The Devil’s Broker: Seeking Gold, God, and Glory in Fourteenth-Century Italy
by Frances Stonor Saunders, Fourth Estate, New York, 2005, $25.95.
One of the paintings reproduced in Frances Stonor Saunders’ masterful The Devil’s Broker is Giotto di Bondone’s The Massacre of the Innocents (1304-06), which shows male children being pulled from their mothers’ arms and killed by the shafts and blows of ruthless men who stand atop a heap of naked bodies and body parts. This rendering of a biblical event is, sadly, an appropriate aid for understanding events that followed its creation. In the 14th century, chivalry and long-standing rules of war fell apart as the forces of King Edward III of England, King Philip VI of France, Pope Urban V and others slaughtered each other on an unprecedented scale, while the Black Death left entire cities barren of life. For some, God may have seemed hard to find in lands ravaged by the Hundred Years’ War.
Yet Saunders, an erudite and sophisticated historian, does not accept the simplistic representation of the 14th century peddled by many of her colleagues. Such relentless grimness, she writes, ignores the genius of Geoffrey Chaucer, “whose exuberant, three-dimensional characters are a lively reproach to the twilight merchants.” Saunders’ literary tapestry brings the century, in all its wonder and horror, to life, not least through her narrative on the exploits of mercenary John Hawkwood.
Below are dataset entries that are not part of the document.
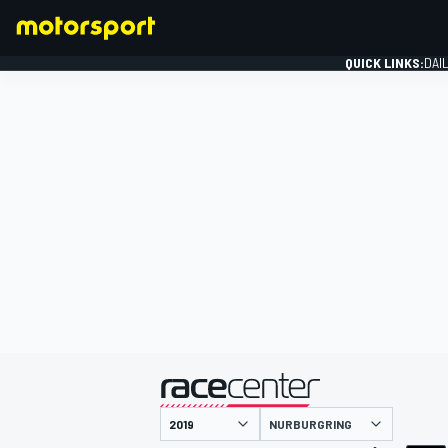
QUICK LINKS:
DAI
FORMULA 1
presented by
NURBURGRING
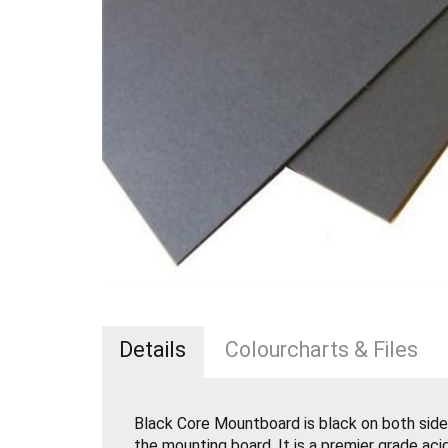
Details
Colourcharts & Files
Black Core Mountboard is black on both side
the mounting board. It is a premier grade ac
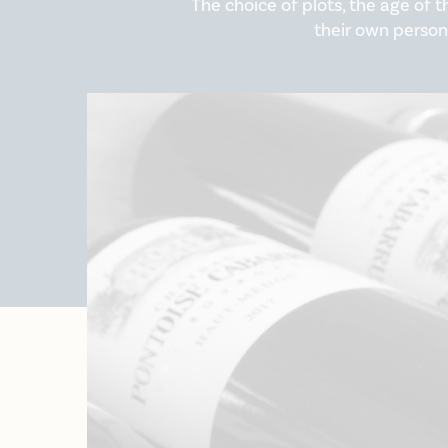
The choice of plots, the age of t
their own person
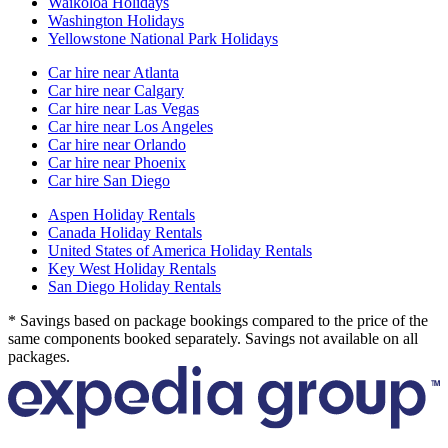
Waikoloa Holidays
Washington Holidays
Yellowstone National Park Holidays
Car hire near Atlanta
Car hire near Calgary
Car hire near Las Vegas
Car hire near Los Angeles
Car hire near Orlando
Car hire near Phoenix
Car hire San Diego
Aspen Holiday Rentals
Canada Holiday Rentals
United States of America Holiday Rentals
Key West Holiday Rentals
San Diego Holiday Rentals
* Savings based on package bookings compared to the price of the
same components booked separately. Savings not available on all
packages.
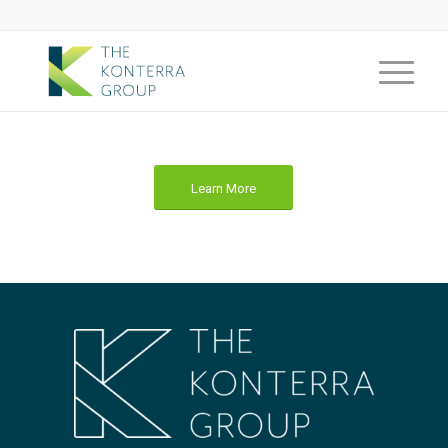
Learn More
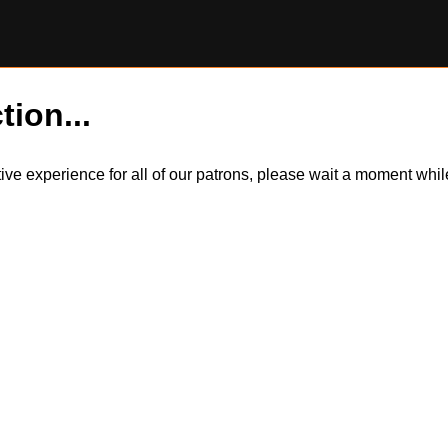
tion...
itive experience for all of our patrons, please wait a moment wh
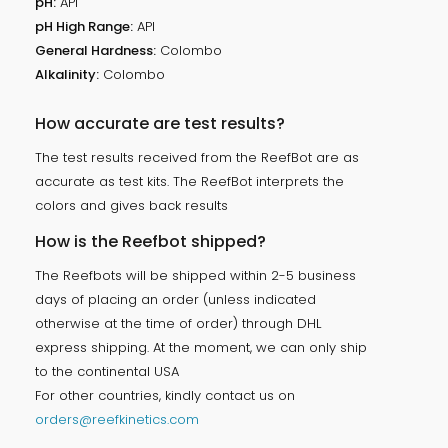
pH:
API
pH High Range:
API
General Hardness:
Colombo
Alkalinity:
Colombo
How accurate are test results?
The test results received from the ReefBot are as
accurate as test kits. The ReefBot interprets the
colors and gives back results
How is the Reefbot shipped?
The Reefbots will be shipped within 2-5 business
days of placing an order (unless indicated
otherwise at the time of order) through DHL
express shipping. At the moment, we can only ship
to the continental USA
For other countries, kindly contact us on
orders@reefkinetics.com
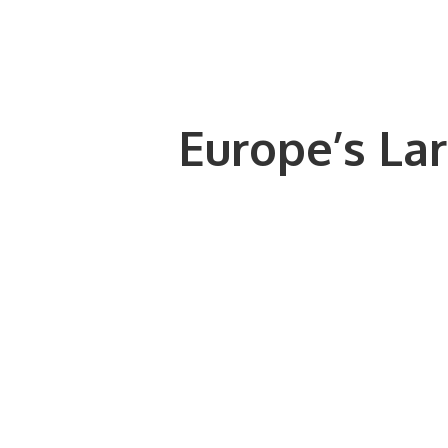
Europe’s Lar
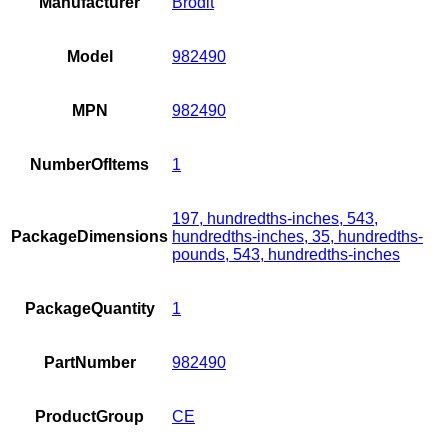
Manufacturer
Brodit
Model
982490
MPN
982490
NumberOfItems
1
197, hundredths-inches, 543,
PackageDimensions
hundredths-inches, 35, hundredths-
pounds, 543, hundredths-inches
PackageQuantity
1
PartNumber
982490
ProductGroup
CE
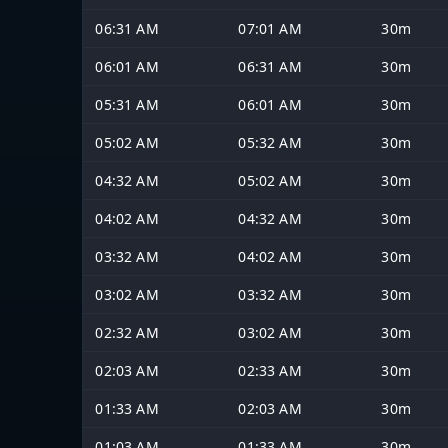
06:31 AM
07:01 AM
30m
06:01 AM
06:31 AM
30m
05:31 AM
06:01 AM
30m
05:02 AM
05:32 AM
30m
04:32 AM
05:02 AM
30m
04:02 AM
04:32 AM
30m
03:32 AM
04:02 AM
30m
03:02 AM
03:32 AM
30m
02:32 AM
03:02 AM
30m
02:03 AM
02:33 AM
30m
01:33 AM
02:03 AM
30m
01:03 AM
01:33 AM
30m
A warrior who marshaled irregular forces on behalf of Edward III, and who lived well into his 80s—amazing for his time—Hawkwood launched many of his most brilliant campaigns in Italy, where the papacy’s ties to France had irked Hawkwood’s English sponsor. Hawkwood was clearly brilliant at conventional methods of warfare, but Saunders furnishes his wanton atrocities as well as heroism in the pages of this evenhanded account.
The color inserts showing 14th-century paintings and statues are a priceless aid. One of the most gruesome photos shows an excavation in the 1920s revealing a seemingly infinite vista of skeletons of those who fell at the Battle of Visby in 1361, and whose bodies made the soil fertile for years to come.